I still have a hard time getting my head around the notion of a luxury truck; the concept being foreign to me as chocolate covered bacon. Each on their own perfectly wonderful but when they're blended together something gets lost in translation. I look at a luxury car as a tuxedo and trucks as work appliances and never shall the two meet. After all, would you wear a tuxedo to work at a construction site? Apparently, I'm alone in that sentiment given that the instant full size luxury SUV's were available people of considerable means gobbled them up.
Well, let's not get carried away here. While luxury SUV sales are literally and figuratively big business for Ford and General Motors accounting for massive profits since the moment Ford cold cocked General Motors with the Lincoln Navigator in 1998, they've never sold tremendously well; they're just tremendously profitable. Little more than a new for 1997 Ford Expedition with Lincoln styling details and plusher leather, the first generation Lincoln Navigator had such an impact that in 1998, for the first time ever, Lincoln surpassed Cadillac in total number of vehicles sold. Cadillac still beat Lincoln in automobile sales but with the influx of the unique, trailblazing and most importantly trendsetting Navigator, Cadillac could no longer claim to be the best selling luxury nameplate in the United States. Again, we're not talking about a huge number of vehicles sold compared to say, U.S. sales of the Toyota Camry year in and year out, but when it comes to bragging rights and one upmanship, Lincoln suddenly had the upper hand.
With that, Cadillac, remarkably and admirably, wasted absolutely no time when not a year later they slapped "Escalade" on a GMC Yukon Denali. Even more obvious that it was really something else than the Navigator was, Cadillac was successful in wrenching back the sales crown from Lincoln even if the notion of a Cadillac truck, at the time, was laughably absurd. I still feel that way but again, I'm fairly alone with that sentiment. The subjectively more premium looking Navigator, by the way. still outsold Escalade.

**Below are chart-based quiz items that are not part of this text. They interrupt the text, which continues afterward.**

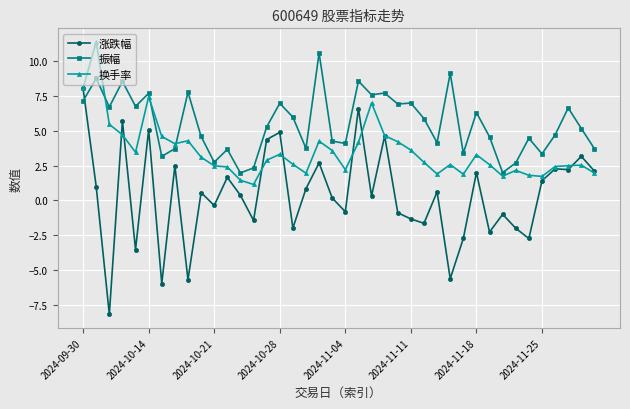

What is the difference between the second highest and second lowest values in the 振幅 series?

7.1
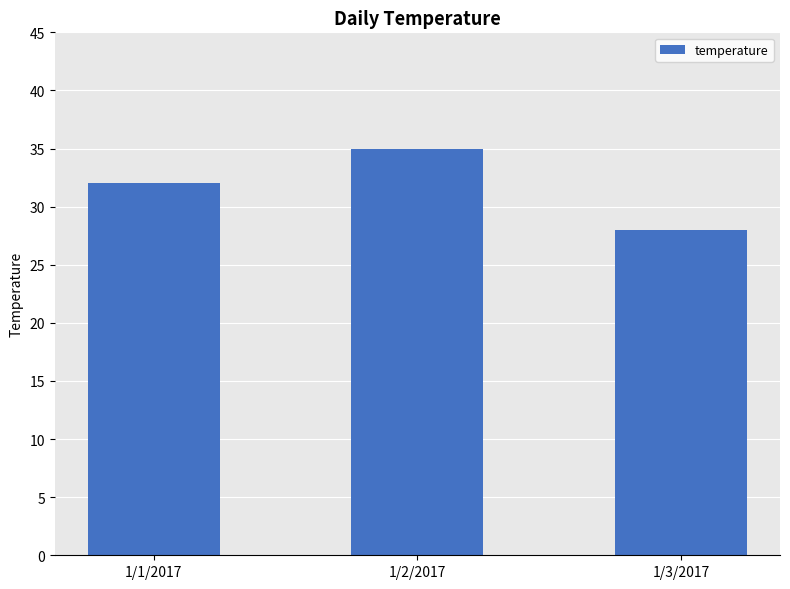

Read the value at 1/3/2017.

28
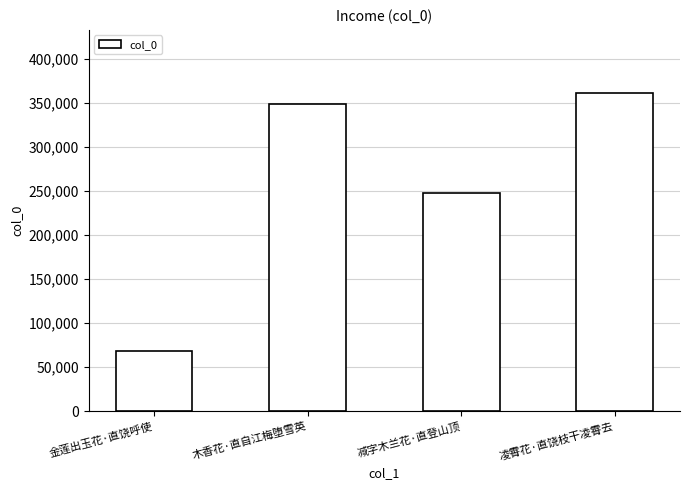

Reading left to right, list all the values displayed in this chart.

68269	349071	247070	360565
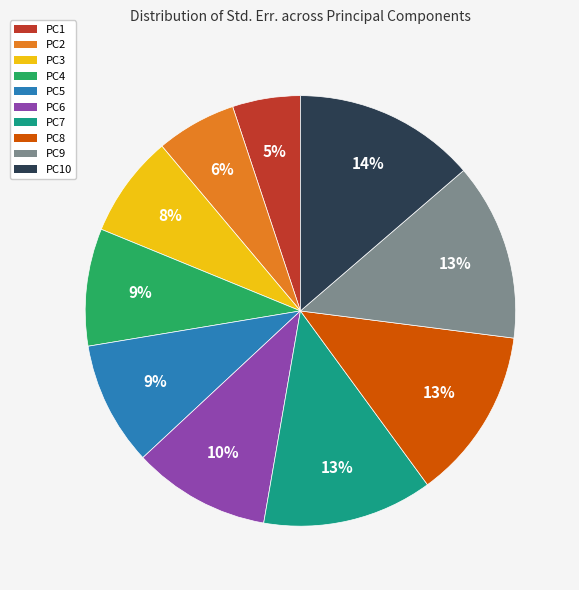

To the nearest percent, what portion does PC8 represent?

13%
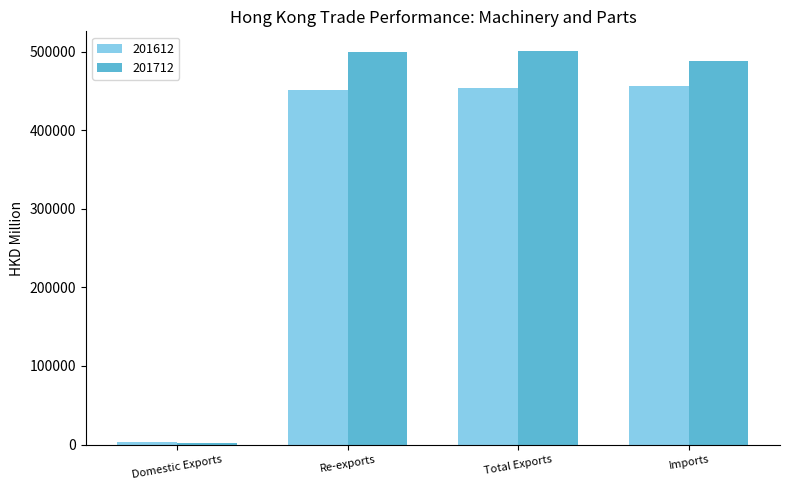

Is it true that 201612 equals 450903.5 at Re-exports?

True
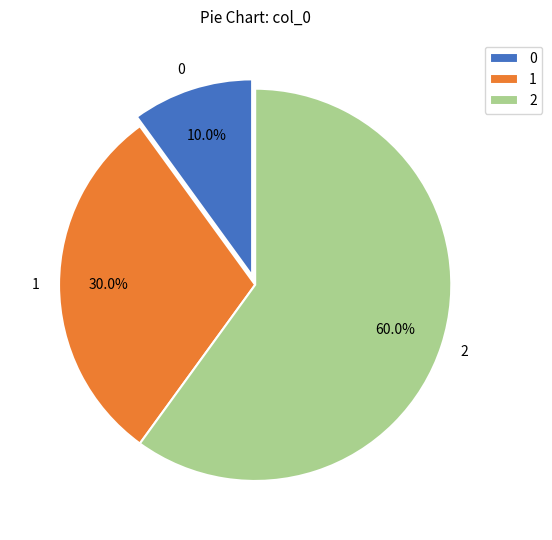

To the nearest percent, what is the combined percentage of 0 and 2?

70%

"Escalade" is a fitting name for Cadillac's full sized luxury SUV since "escalade" is a military tactic from medieval times where an army attempts to broach an opponent fortified by a stone wall; think castle and a moat. After their first fore ray over the Navigator's formidable game changing walls, though, Cadillac delayed introducing a more compelling vehicle until model year 2002 as they tweaked and refined what ultimately would be a fatal salvo at the Navigator. Waiting also allowed GM to amortize whatever tooling costs putting "ESCALADE" on a Yukon were despite the fact that in 2000, the Chevrolet Tahoe and GMC Yukon rode on an updated chassis. Buyers could buy the next generation Escalade in 2000 by purchasing a loaded Denali, save thousands. and not even know they bought what was, in essence the next Escalade. But...it wasn't a Cadullac.
Timing being everything and patience being a virtue, it was clear by January 2001, when Cadillac introduced this new 'Slade, that the luxury SUV market segment had significant long term profitability. So, if the 1998 Lincoln Navigator introduced the world to the concept of a full size luxury SUV then our 2002 Cadillac Escalade here truly defined it. While far more of a stylistic departure from the GMC Yukon Denali it's based on than the 1999 Escalde was, the 2002 Escalade was still a most capable vehicle, especially when equipped with four wheel drive like most SUV's sold here in northern Ohio are. Not that many people would take advantage of it's prodigious towing or off road prowess capabilities. Not that buyers of "lesser" full size SUV's equipped with four wheel drive do much of that either.
Ironically, the only thing that puts any damper on Escalade sales is Cadillac's other SUV, actually it's what's called a crossover or "CUV", the SRX. Dubbed "XT5" for 2017, since it's wildly successful reintroduction in 2010, the SRX has become Cadillac's best selling vehicle far outselling the Escalade. Offering similarly decadent levels of luxury in a far more manageable size, along with the white glove service that Cadillac has always been famous for, the XT5 is poised to do what Lincoln could never do and that's push the Escalade back over the wall.
The SRX/XT5 being exactly what the Escalade is - a premium vehicle that people want in lieu of the fact, in many instances, that it's a Cadillac. Cadillac a brand that, unfortunately, continues to struggle even though what their cars are the equal or better of European brands. Who'd ever think that was possible. Their problems now have more to do with pricing than anything else since "Cadilllac" still doesn't have near the cache that "BMW", "Mercedes" or even "Audi" has. With Cadillac pricing on par with the German makes they're finding few buyers since those with the means to afford a prestige car are sticking with the imports. However, when it comes to prestige SUV's and CUV's Cadillac's got the market cornered. I still don't get it and me thinks I never well.